"[…] We're out here to do justice and keep the peace. Them's my sentiments. India isn't a drawing-room."
"Your sentiments are those of a god," [Mrs. Moore] said quietly, but it was his manner rather than his sentiments that annoyed her.
Trying to recover his temper, [Ronny] said, "India likes gods."
"And Englishmen like posing as gods." (1.5.88-91)
As the Civil Magistrate (i.e., the local judge) Ronny represents the British idea of colonial justice. Justice isn't an abstract ideal, but a way of "keeping the peace" – of controlling the "natives." This inevitably entails the feeling that the British are far superior to the Indians. Ronny's comment that "India likes gods" is a reference to the many religions of India: he's suggesting that in this mess of religious diversity, the British can bring order.
Part 2, Chapter 17
[Fielding] had not gone mad at the phrase "an English girl fresh from England," he had not rallied to the banner of race. He was still after facts, though the herd had decided on emotion. Nothing enraged Anglo-India more than the lantern of reason if it is exhibited for one moment after its extinction is decreed. (2.17.23)
The irony of the British colonial justice system is that justice is administered by the British, whose actions are colored, literally, by their racial views. Their racial hatred is cruelly ironic considering that their view of the superiority of the white race is based on the supposed fact that the white race is more "rational."
Part 2, Chapter 18
"[…] When you think of crime, you think of English crime. The psychology here is different […] Read any of the Mutiny records; which, rather than the Bhagavad Gita, should be your Bible in this country. Though I'm not sure that the one and the other are not closely connected […] (2.18.25)
McBryde again rambles on about Indian criminal psychology. He's referring to records of the Mutiny of 1857, an important event that many regard as the first move toward Indian independence (for more on this, check out our "Setting"). But to the British this event signifies only the Indians' natural tendency to violence and disorder, as McBryde's association of the Mutiny with the Bhagavad Gita, a sacred Hindu text, suggests.

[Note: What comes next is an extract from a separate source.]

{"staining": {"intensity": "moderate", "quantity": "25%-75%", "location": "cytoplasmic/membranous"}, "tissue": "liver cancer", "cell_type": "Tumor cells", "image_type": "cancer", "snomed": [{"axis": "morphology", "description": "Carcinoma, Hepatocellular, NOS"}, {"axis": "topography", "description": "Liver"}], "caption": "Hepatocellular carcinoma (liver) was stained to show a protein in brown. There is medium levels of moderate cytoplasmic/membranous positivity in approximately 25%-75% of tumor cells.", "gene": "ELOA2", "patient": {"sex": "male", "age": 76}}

"All unfortunate natives are criminals at heart, for the simple reason that they live south of latitude 30." (2.18.1)
Here, McBryde professes his racist view of Indian psychology as a scientific fact: according to McBryde, it's the geographical location that makes the Indians criminal. Of course, this doesn't explain why someone like himself, who was born in Karachi, happens to be a policeman. Ironically, McBryde is discovered to be having an affair later in the novel.
Part 2, Chapter 20
[…] the Government of India itself also watches – and behind it is that caucus of cranks and cravens, the British Parliament. [Turton] had constantly to remind himself that, in the eyes of the law, Aziz was not yet guilty, and the effort fatigued him. (2.20.20)
Here, Turton struggles with the fact that as an Englishman, he does have to respect the finer aspects of the English criminal justice tradition, including the notion that one is innocent until proven guilty. For in the end, Turton is not the god of Chandrapore: he answers to the British Parliament back in London.

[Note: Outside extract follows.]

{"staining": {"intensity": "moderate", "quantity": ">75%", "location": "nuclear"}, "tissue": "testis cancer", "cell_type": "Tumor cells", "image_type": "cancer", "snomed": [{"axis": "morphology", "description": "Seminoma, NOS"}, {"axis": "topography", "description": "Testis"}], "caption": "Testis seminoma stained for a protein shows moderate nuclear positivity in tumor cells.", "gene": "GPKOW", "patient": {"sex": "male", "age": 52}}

In the old days an Englishwoman would not have had to appear, nor would any Indian have dared to discuss her private affairs. She would have made her deposition, and judgment would have followed. (2.20.10)
This is a reference to the Rowlatt Acts, which took away key civil rights from Indians and was widely regarded as a step back for Indian independence. One of the acts stipulated that Indians did not have the right to challenge their witnesses in court; witness depositions were alone deemed sufficient. The statement is also a veiled reference to the Amritsar massacre, which was initiated in response to an alleged attack on a white woman (see "Setting" for more on the Amritsar massacre).
[Fielding's] question produced a bad effect, partly because he had pronounced her name; she, like Aziz, was always referred to by a periphrasis. (2.20.15)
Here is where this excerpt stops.